Collected data:
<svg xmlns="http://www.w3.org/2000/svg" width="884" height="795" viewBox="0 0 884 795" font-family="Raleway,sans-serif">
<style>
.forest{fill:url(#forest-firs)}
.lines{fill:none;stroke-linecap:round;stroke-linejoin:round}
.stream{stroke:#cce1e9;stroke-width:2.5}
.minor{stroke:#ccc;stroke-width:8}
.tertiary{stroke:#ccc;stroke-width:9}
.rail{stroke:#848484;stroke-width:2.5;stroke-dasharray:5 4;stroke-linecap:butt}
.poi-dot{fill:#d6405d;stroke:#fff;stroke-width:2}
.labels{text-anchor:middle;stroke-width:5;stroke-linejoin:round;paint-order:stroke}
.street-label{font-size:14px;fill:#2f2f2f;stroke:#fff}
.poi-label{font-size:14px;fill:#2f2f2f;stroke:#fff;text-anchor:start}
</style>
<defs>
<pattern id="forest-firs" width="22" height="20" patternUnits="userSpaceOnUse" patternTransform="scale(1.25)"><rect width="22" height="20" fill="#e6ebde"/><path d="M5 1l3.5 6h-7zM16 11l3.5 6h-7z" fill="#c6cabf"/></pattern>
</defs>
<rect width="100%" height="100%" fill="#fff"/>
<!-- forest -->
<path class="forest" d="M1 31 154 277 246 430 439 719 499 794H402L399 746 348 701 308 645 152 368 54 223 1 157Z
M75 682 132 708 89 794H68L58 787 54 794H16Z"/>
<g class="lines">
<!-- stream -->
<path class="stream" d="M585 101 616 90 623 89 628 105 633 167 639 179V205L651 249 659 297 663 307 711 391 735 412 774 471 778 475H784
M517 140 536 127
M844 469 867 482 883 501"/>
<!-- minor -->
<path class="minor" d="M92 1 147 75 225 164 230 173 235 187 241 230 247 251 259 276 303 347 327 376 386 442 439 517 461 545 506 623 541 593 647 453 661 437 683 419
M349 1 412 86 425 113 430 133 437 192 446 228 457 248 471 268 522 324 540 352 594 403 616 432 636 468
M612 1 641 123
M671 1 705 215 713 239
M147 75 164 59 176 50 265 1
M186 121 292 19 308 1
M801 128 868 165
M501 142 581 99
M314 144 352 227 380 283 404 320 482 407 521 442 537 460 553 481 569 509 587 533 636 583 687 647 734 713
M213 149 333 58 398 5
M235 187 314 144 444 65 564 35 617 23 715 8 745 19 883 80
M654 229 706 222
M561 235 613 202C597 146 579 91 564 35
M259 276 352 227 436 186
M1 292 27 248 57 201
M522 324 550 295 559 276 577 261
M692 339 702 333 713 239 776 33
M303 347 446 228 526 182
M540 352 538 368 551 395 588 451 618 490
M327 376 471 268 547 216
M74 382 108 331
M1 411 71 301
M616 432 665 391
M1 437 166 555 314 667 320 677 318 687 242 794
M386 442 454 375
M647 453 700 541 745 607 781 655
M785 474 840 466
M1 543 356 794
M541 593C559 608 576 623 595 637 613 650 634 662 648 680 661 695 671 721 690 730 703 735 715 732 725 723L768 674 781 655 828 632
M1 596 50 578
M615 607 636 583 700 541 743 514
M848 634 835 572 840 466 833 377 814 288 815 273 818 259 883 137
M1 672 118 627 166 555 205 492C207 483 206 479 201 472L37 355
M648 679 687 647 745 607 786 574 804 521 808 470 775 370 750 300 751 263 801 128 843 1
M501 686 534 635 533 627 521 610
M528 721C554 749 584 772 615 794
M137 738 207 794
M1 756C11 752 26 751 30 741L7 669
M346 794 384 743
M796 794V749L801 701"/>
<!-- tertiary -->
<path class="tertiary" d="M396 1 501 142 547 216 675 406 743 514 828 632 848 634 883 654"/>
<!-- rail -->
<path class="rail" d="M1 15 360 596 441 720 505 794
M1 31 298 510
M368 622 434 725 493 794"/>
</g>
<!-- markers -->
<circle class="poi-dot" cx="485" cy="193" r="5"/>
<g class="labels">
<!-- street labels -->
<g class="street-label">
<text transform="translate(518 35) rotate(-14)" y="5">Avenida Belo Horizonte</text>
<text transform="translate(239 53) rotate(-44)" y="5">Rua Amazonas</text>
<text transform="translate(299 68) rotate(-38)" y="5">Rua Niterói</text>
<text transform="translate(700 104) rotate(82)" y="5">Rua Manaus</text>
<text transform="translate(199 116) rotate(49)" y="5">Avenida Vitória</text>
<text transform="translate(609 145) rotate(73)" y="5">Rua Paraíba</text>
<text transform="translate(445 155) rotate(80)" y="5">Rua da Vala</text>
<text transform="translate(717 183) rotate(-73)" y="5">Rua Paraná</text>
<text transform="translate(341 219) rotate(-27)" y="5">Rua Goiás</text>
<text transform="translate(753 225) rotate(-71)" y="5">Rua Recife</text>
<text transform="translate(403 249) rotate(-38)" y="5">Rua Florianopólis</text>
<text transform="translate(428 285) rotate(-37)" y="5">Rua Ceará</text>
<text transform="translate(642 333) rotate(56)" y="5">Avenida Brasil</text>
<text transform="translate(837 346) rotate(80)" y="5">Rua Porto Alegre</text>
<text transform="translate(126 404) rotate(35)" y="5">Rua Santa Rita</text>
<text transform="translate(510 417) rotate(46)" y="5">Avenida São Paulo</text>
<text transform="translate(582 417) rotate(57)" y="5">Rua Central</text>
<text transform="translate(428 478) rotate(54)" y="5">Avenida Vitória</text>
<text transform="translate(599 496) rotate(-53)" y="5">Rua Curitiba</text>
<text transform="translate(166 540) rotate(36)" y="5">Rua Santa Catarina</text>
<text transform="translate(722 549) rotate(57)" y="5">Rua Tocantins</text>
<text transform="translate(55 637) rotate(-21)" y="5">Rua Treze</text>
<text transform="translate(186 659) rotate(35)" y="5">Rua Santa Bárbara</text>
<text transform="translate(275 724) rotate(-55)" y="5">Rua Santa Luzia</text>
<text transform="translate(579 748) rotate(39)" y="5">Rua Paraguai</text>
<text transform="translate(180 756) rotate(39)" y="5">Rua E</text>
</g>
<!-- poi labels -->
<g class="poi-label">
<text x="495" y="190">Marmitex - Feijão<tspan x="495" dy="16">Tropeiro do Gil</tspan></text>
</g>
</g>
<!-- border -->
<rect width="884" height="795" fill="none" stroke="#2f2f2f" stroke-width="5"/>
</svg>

Required action >> From the first line to the last, retype the records exactly as they stand above.

Output >>
<svg xmlns="http://www.w3.org/2000/svg" width="884" height="795" viewBox="0 0 884 795" font-family="Raleway,sans-serif">
<style>
.forest{fill:url(#forest-firs)}
.lines{fill:none;stroke-linecap:round;stroke-linejoin:round}
.stream{stroke:#cce1e9;stroke-width:2.5}
.minor{stroke:#ccc;stroke-width:8}
.tertiary{stroke:#ccc;stroke-width:9}
.rail{stroke:#848484;stroke-width:2.5;stroke-dasharray:5 4;stroke-linecap:butt}
.poi-dot{fill:#d6405d;stroke:#fff;stroke-width:2}
.labels{text-anchor:middle;stroke-width:5;stroke-linejoin:round;paint-order:stroke}
.street-label{font-size:14px;fill:#2f2f2f;stroke:#fff}
.poi-label{font-size:14px;fill:#2f2f2f;stroke:#fff;text-anchor:start}
</style>
<defs>
<pattern id="forest-firs" width="22" height="20" patternUnits="userSpaceOnUse" patternTransform="scale(1.25)"><rect width="22" height="20" fill="#e6ebde"/><path d="M5 1l3.5 6h-7zM16 11l3.5 6h-7z" fill="#c6cabf"/></pattern>
</defs>
<rect width="100%" height="100%" fill="#fff"/>
<!-- forest -->
<path class="forest" d="M1 31 154 277 246 430 439 719 499 794H402L399 746 348 701 308 645 152 368 54 223 1 157Z
M75 682 132 708 89 794H68L58 787 54 794H16Z"/>
<g class="lines">
<!-- stream -->
<path class="stream" d="M585 101 616 90 623 89 628 105 633 167 639 179V205L651 249 659 297 663 307 711 391 735 412 774 471 778 475H784
M517 140 536 127
M844 469 867 482 883 501"/>
<!-- minor -->
<path class="minor" d="M92 1 147 75 225 164 230 173 235 187 241 230 247 251 259 276 303 347 327 376 386 442 439 517 461 545 506 623 541 593 647 453 661 437 683 419
M349 1 412 86 425 113 430 133 437 192 446 228 457 248 471 268 522 324 540 352 594 403 616 432 636 468
M612 1 641 123
M671 1 705 215 713 239
M147 75 164 59 176 50 265 1
M186 121 292 19 308 1
M801 128 868 165
M501 142 581 99
M314 144 352 227 380 283 404 320 482 407 521 442 537 460 553 481 569 509 587 533 636 583 687 647 734 713
M213 149 333 58 398 5
M235 187 314 144 444 65 564 35 617 23 715 8 745 19 883 80
M654 229 706 222
M561 235 613 202C597 146 579 91 564 35
M259 276 352 227 436 186
M1 292 27 248 57 201
M522 324 550 295 559 276 577 261
M692 339 702 333 713 239 776 33
M303 347 446 228 526 182
M540 352 538 368 551 395 588 451 618 490
M327 376 471 268 547 216
M74 382 108 331
M1 411 71 301
M616 432 665 391
M1 437 166 555 314 667 320 677 318 687 242 794
M386 442 454 375
M647 453 700 541 745 607 781 655
M785 474 840 466
M1 543 356 794
M541 593C559 608 576 623 595 637 613 650 634 662 648 680 661 695 671 721 690 730 703 735 715 732 725 723L768 674 781 655 828 632
M1 596 50 578
M615 607 636 583 700 541 743 514
M848 634 835 572 840 466 833 377 814 288 815 273 818 259 883 137
M1 672 118 627 166 555 205 492C207 483 206 479 201 472L37 355
M648 679 687 647 745 607 786 574 804 521 808 470 775 370 750 300 751 263 801 128 843 1
M501 686 534 635 533 627 521 610
M528 721C554 749 584 772 615 794
M137 738 207 794
M1 756C11 752 26 751 30 741L7 669
M346 794 384 743
M796 794V749L801 701"/>
<!-- tertiary -->
<path class="tertiary" d="M396 1 501 142 547 216 675 406 743 514 828 632 848 634 883 654"/>
<!-- rail -->
<path class="rail" d="M1 15 360 596 441 720 505 794
M1 31 298 510
M368 622 434 725 493 794"/>
</g>
<!-- markers -->
<circle class="poi-dot" cx="485" cy="193" r="5"/>
<g class="labels">
<!-- street labels -->
<g class="street-label">
<text transform="translate(518 35) rotate(-14)" y="5">Avenida Belo Horizonte</text>
<text transform="translate(239 53) rotate(-44)" y="5">Rua Amazonas</text>
<text transform="translate(299 68) rotate(-38)" y="5">Rua Niterói</text>
<text transform="translate(700 104) rotate(82)" y="5">Rua Manaus</text>
<text transform="translate(199 116) rotate(49)" y="5">Avenida Vitória</text>
<text transform="translate(609 145) rotate(73)" y="5">Rua Paraíba</text>
<text transform="translate(445 155) rotate(80)" y="5">Rua da Vala</text>
<text transform="translate(717 183) rotate(-73)" y="5">Rua Paraná</text>
<text transform="translate(341 219) rotate(-27)" y="5">Rua Goiás</text>
<text transform="translate(753 225) rotate(-71)" y="5">Rua Recife</text>
<text transform="translate(403 249) rotate(-38)" y="5">Rua Florianopólis</text>
<text transform="translate(428 285) rotate(-37)" y="5">Rua Ceará</text>
<text transform="translate(642 333) rotate(56)" y="5">Avenida Brasil</text>
<text transform="translate(837 346) rotate(80)" y="5">Rua Porto Alegre</text>
<text transform="translate(126 404) rotate(35)" y="5">Rua Santa Rita</text>
<text transform="translate(510 417) rotate(46)" y="5">Avenida São Paulo</text>
<text transform="translate(582 417) rotate(57)" y="5">Rua Central</text>
<text transform="translate(428 478) rotate(54)" y="5">Avenida Vitória</text>
<text transform="translate(599 496) rotate(-53)" y="5">Rua Curitiba</text>
<text transform="translate(166 540) rotate(36)" y="5">Rua Santa Catarina</text>
<text transform="translate(722 549) rotate(57)" y="5">Rua Tocantins</text>
<text transform="translate(55 637) rotate(-21)" y="5">Rua Treze</text>
<text transform="translate(186 659) rotate(35)" y="5">Rua Santa Bárbara</text>
<text transform="translate(275 724) rotate(-55)" y="5">Rua Santa Luzia</text>
<text transform="translate(579 748) rotate(39)" y="5">Rua Paraguai</text>
<text transform="translate(180 756) rotate(39)" y="5">Rua E</text>
</g>
<!-- poi labels -->
<g class="poi-label">
<text x="495" y="190">Marmitex - Feijão<tspan x="495" dy="16">Tropeiro do Gil</tspan></text>
</g>
</g>
<!-- border -->
<rect width="884" height="795" fill="none" stroke="#2f2f2f" stroke-width="5"/>
</svg>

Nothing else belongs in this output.